A first taste of MEAD (Measuring Extinction and Abundances of Dust) -- I. Diffuse Milky Way interstellar dust extinction features in JWST infrared spectra

TL;DR

This study uses JWST infrared spectra to analyze dust extinction features in the Milky Way, revealing correlations with dust composition, detecting hydrocarbons and water ice in diffuse regions, and providing new insights into interstellar dust properties.

Contribution

First detailed analysis of diffuse Milky Way dust extinction features using JWST spectra, identifying dust composition, hydrocarbons, and water ice in low-extinction sightlines.

Findings

Strong correlation between 10 μm silicate feature and Mg, Fe, O column densities.

Detection of hydrocarbons around 3.4 and 6.2 μm in diffuse sightlines.
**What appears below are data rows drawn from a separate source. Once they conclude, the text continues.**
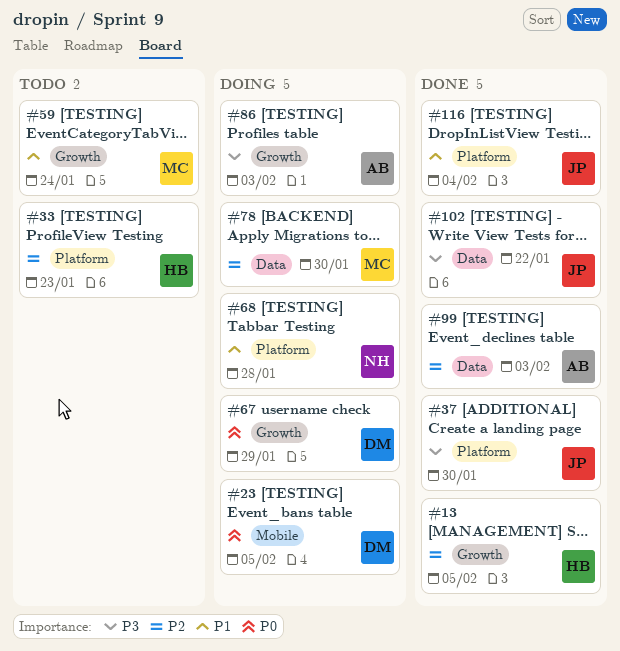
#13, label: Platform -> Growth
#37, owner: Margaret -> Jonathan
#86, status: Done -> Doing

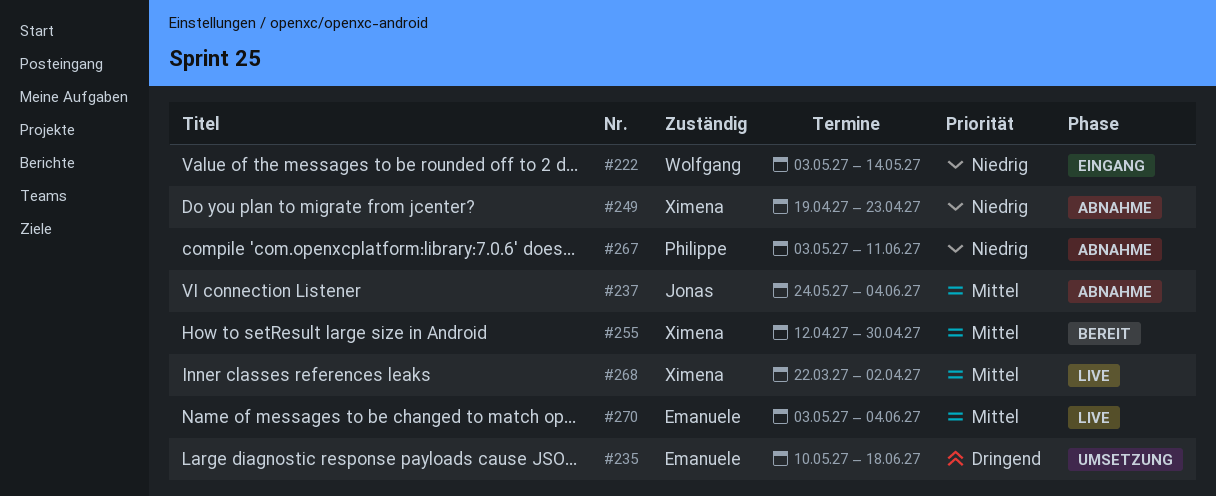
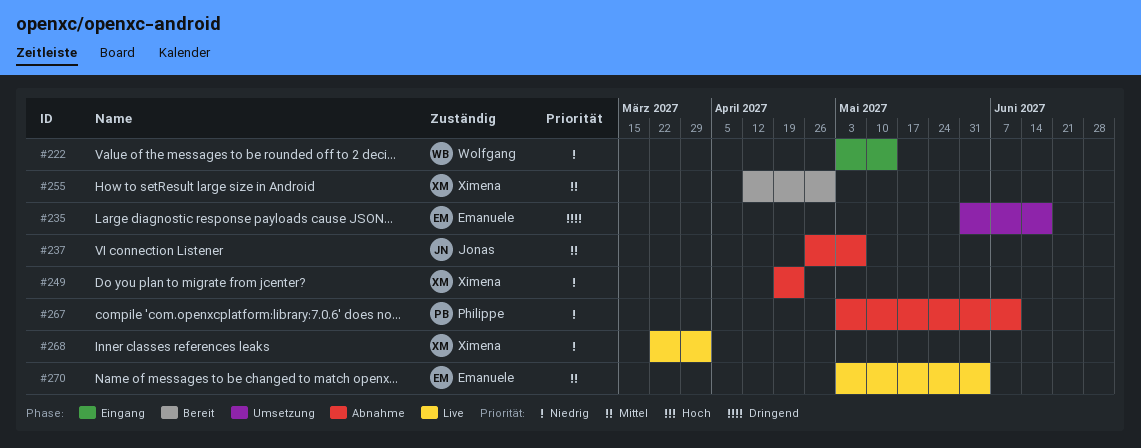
#235, start: May 10 -> May 31
#237, start: May 24 -> Apr 26
#237, due: Jun 4 -> May 7
#268, priority: Mittel -> Niedrig

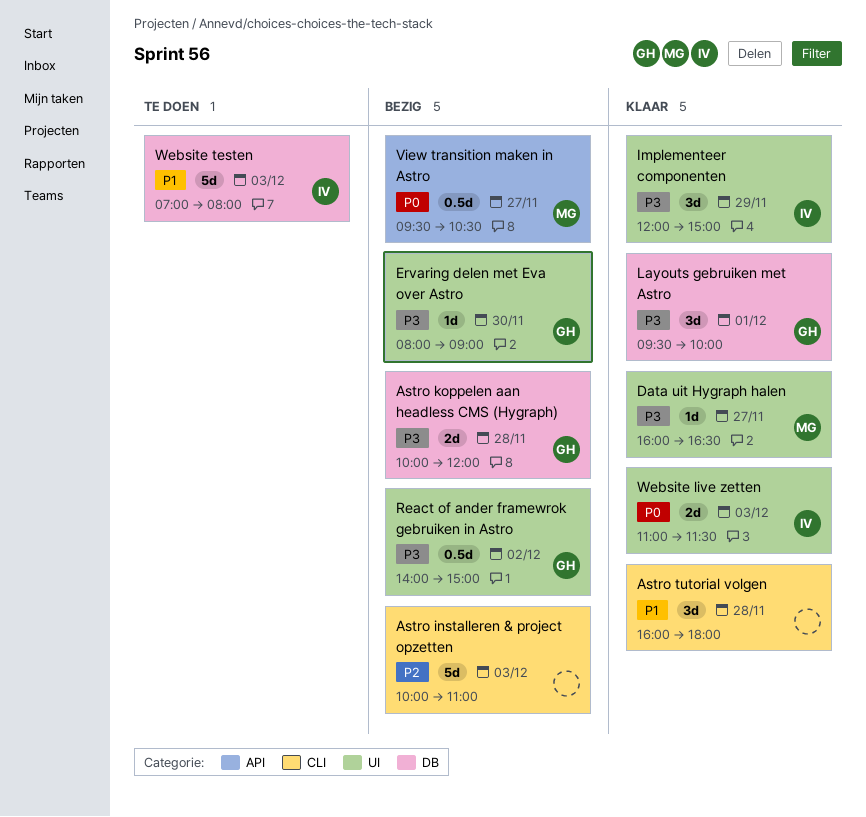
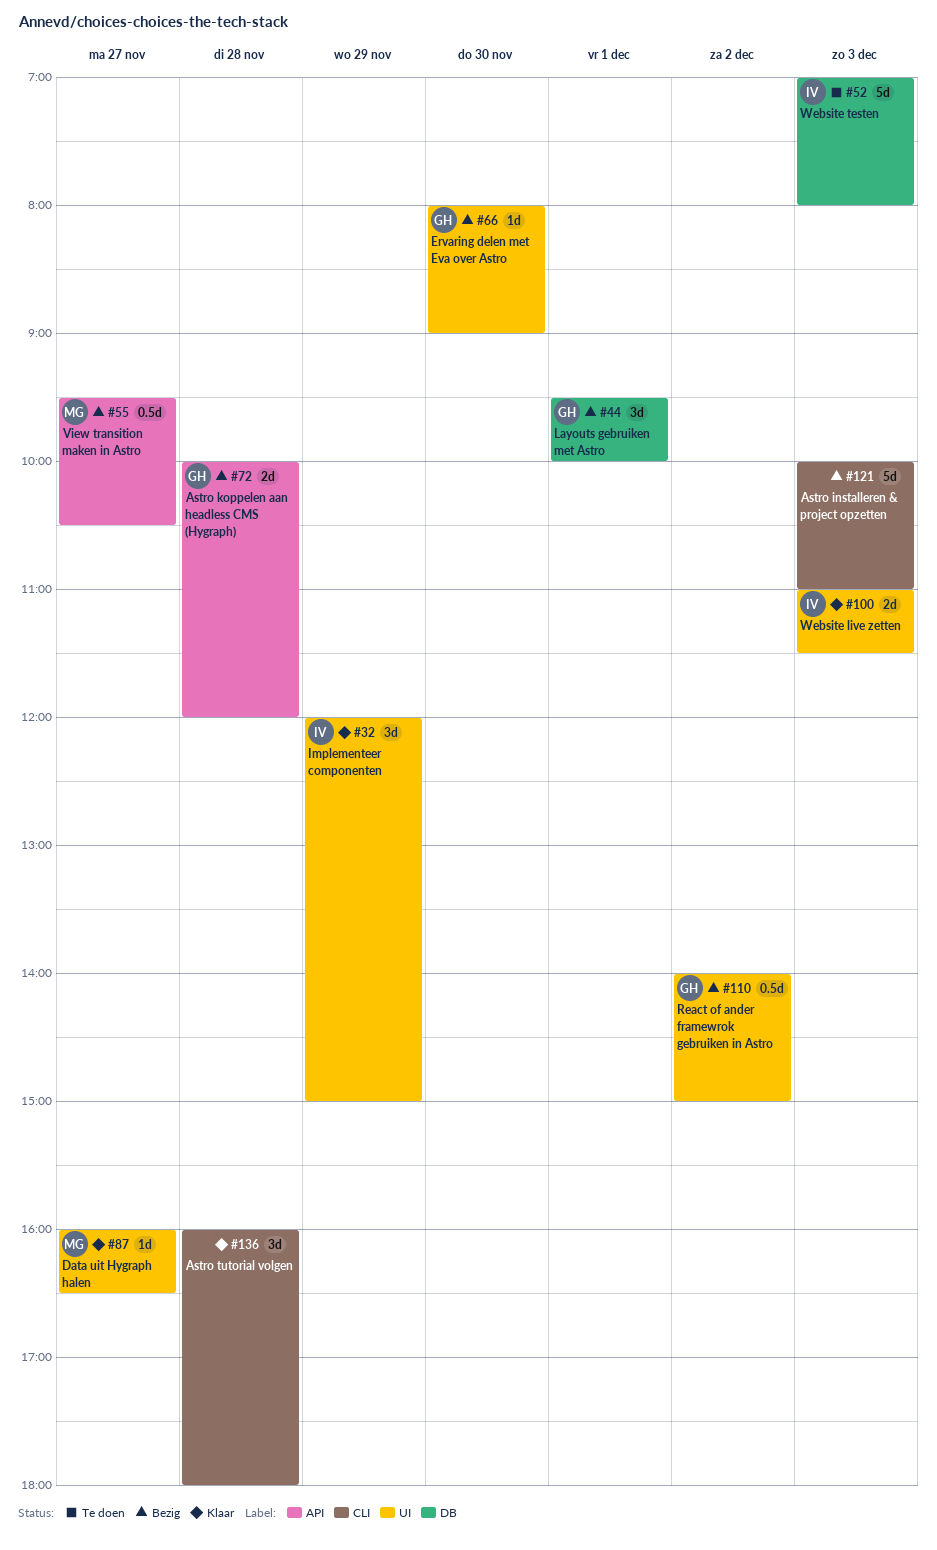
Astro koppelen aan headless CMS (Hygraph), label: DB -> API
Layouts gebruiken met Astro, status: Klaar -> Bezig

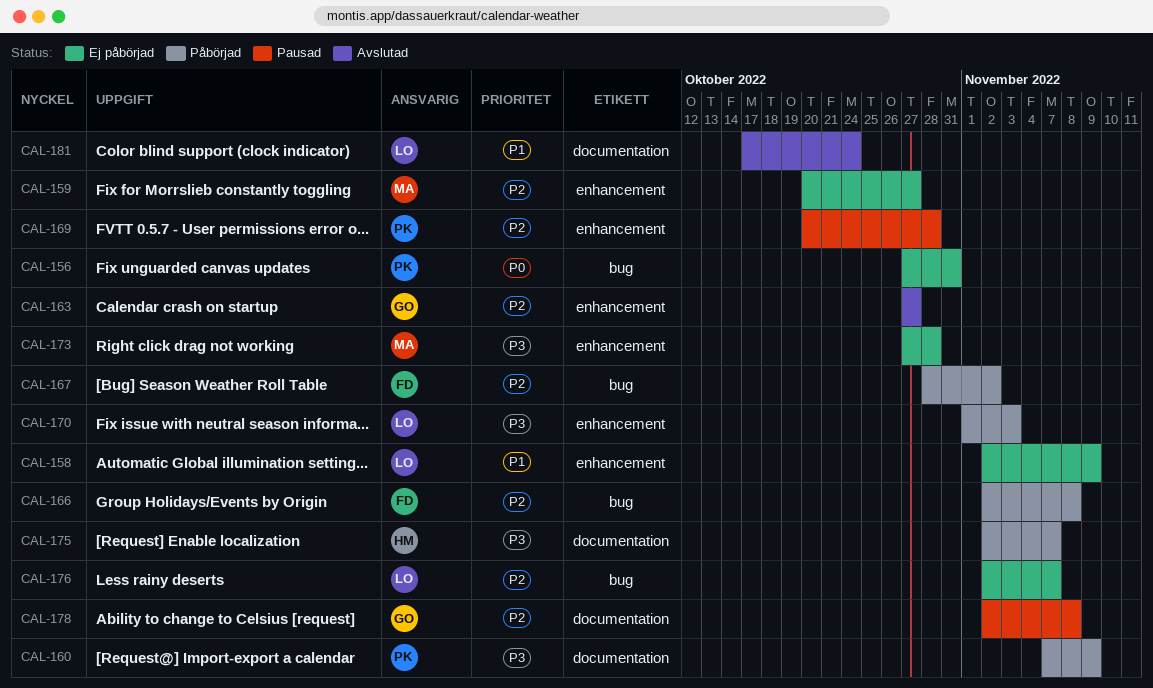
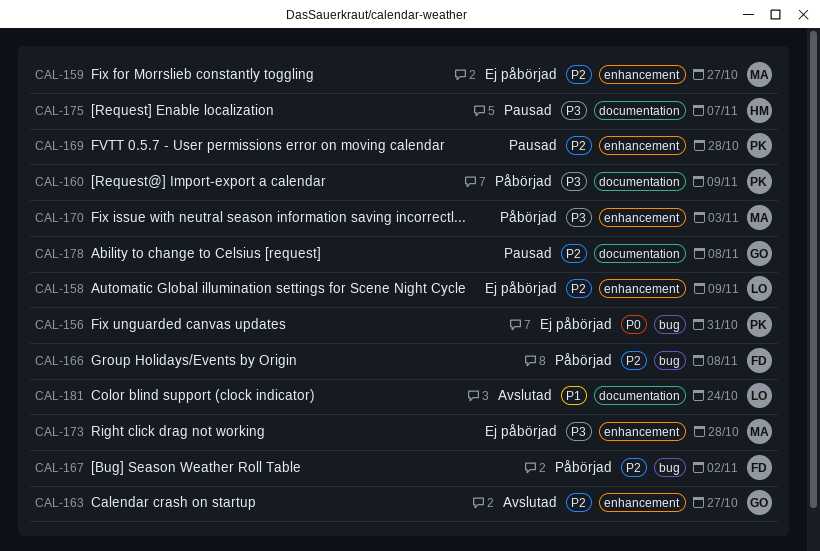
CAL-158, priority: P1 -> P2
CAL-170, owner: LO -> MA
CAL-175, status: Påbörjad -> Pausad
CAL-176: present -> none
Possible detection of water ice in diffuse interstellar medium.

Abstract

We present the initial results of MEAD (Measuring Extinction and Abundances of Dust), with a focus on the dust extinction features observed in our JWST near- and mid-infrared spectra of nine diffuse Milky Way sightlines ($1.2 \leq A(V) \leq 2.5$). For the first time, we find strong correlations between the 10 $\mu$m silicate feature strength and the column densities of Mg, Fe and O in dust. This is consistent with the well-established theory that Mg- and Fe-rich silicates are responsible for this feature. We obtained an average stoichiometry of the silicate grains in our sample of Mg:Fe:O = 1.1:1:11.2, constraining the grain composition. We find variations in the feature properties, indicating that different sightlines contain different types of silicates. In the average spectrum of our sample, we tentatively detect features around 3.4 and 6.2 $\mu$m, which are likely caused by aliphatic and aromatic/olefinic hydrocarbons, respectively. If real, to our knowledge, this is the first detection of hydrocarbons in purely diffuse sightlines with $A(V) \leq 2.5$, confirming the presence of these grains in diffuse environments. We detected a 3 $\mu$m feature toward HD073882, and tentatively in the sample average, likely caused by water ice (or solid-state water trapped on silicate grains). If confirmed, to our knowledge, this is the first detection of ice in purely diffuse sightlines with $A(V) \leq 2.5$, supporting previous findings that these molecules can exist in the diffuse ISM.